# Microsoft lifts GPL code, uses in Microsoft Store tool



## Mumbodog (Oct 3, 2007)

http://www.withinwindows.com/2009/11/06/microsoft-lifts-gpl-code-uses-in-microsoft-store-tool/

The tool in question
http://store.microsoft.com/Help/ISO-Tool

.


----------



## Mumbodog (Oct 3, 2007)

I see MS has removed the page in question.

http://store.microsoft.com/Help/ISO-Tool

Glad I got a copy while the getting was good..
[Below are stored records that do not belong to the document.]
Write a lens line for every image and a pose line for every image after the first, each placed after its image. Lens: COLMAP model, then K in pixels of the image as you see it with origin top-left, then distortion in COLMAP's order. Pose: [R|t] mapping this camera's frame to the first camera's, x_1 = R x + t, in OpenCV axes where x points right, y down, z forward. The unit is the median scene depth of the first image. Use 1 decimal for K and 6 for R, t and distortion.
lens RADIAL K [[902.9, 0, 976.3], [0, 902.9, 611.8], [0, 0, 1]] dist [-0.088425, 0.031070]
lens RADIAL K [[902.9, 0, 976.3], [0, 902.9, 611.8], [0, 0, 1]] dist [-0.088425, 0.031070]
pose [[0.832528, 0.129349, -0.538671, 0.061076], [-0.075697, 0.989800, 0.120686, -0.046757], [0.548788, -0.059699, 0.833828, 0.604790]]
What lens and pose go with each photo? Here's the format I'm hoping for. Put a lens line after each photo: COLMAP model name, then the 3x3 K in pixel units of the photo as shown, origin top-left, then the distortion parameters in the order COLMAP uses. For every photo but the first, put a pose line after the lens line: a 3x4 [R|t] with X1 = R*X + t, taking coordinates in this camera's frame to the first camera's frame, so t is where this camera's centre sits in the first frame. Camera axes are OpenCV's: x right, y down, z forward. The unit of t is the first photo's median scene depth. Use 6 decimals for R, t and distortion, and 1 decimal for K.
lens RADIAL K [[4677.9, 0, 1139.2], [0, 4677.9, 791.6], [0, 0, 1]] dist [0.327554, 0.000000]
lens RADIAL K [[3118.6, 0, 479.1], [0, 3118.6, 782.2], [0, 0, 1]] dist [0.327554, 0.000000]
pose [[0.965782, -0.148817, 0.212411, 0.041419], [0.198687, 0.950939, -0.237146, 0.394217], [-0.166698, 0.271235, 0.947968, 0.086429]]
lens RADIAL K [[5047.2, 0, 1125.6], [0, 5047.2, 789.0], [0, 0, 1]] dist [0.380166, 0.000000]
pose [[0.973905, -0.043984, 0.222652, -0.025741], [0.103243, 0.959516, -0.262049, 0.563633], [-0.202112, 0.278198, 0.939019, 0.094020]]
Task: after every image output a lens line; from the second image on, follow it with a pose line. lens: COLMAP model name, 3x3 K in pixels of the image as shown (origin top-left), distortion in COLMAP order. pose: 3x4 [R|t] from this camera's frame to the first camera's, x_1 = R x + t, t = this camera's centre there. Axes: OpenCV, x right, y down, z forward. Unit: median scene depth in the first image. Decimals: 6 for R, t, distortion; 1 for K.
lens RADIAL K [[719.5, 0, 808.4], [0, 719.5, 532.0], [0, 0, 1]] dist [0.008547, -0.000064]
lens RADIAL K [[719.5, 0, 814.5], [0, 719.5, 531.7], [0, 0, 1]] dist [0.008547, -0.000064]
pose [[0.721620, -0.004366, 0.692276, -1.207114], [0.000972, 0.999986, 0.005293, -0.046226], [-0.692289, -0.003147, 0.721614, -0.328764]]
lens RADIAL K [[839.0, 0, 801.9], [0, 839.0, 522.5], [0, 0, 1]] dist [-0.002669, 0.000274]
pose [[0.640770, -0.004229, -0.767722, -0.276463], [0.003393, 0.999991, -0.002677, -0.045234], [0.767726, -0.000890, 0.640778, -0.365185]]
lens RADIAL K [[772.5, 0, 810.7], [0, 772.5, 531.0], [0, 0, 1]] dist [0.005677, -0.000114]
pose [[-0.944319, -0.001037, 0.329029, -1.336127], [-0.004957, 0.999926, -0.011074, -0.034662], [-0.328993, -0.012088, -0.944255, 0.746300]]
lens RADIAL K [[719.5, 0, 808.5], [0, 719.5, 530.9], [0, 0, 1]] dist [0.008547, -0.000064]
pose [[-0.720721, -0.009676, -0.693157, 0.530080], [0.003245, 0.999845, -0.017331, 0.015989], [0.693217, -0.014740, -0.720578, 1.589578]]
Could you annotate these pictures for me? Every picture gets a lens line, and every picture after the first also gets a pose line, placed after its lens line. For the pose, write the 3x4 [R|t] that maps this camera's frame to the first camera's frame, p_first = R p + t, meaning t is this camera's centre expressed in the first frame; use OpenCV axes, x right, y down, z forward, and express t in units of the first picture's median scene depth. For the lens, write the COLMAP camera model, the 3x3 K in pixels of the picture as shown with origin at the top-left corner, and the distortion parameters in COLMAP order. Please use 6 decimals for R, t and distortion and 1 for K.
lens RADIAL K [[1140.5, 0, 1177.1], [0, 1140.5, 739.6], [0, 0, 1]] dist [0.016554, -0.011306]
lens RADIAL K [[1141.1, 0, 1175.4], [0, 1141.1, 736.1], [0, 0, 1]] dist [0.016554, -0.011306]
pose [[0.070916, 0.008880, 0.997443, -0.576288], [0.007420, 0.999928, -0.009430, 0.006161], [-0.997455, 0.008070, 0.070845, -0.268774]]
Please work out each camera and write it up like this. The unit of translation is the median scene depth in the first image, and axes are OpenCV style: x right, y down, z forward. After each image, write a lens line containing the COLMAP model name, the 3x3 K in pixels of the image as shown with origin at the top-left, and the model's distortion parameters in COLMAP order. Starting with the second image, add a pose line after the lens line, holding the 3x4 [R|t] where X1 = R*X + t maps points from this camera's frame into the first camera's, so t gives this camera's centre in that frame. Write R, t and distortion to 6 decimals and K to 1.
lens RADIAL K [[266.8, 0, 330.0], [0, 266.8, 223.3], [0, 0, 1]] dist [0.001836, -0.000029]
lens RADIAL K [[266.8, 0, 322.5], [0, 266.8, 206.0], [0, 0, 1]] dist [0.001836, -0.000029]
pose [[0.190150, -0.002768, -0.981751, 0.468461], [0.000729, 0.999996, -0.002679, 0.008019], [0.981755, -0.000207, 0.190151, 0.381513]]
http://www.mediafire.com/download.php?gmwnzhzjt2i

..


----------



## Mumbodog (Oct 3, 2007)

Microsoft pleads guilty

http://port25.technet.com/archive/2...-open-source-the-windows-7-download-tool.aspx


----------



## tomdkat (May 6, 2006)

At least MS came clean. They should really start embracing the OSS community, as Apple did. This way, issues like this wouldn't exist.

Peace...


----------



## Mumbodog (Oct 3, 2007)

Microsoft has Open Sourced the tool

http://arstechnica.com/microsoft/news/2009/12/microsoft-finally-open-sources-windows-7-tool.ars

http://port25.technet.com/archive/2...b-dvd-download-tool-released-under-gplv2.aspx

The original MS link is hot again.

.


----------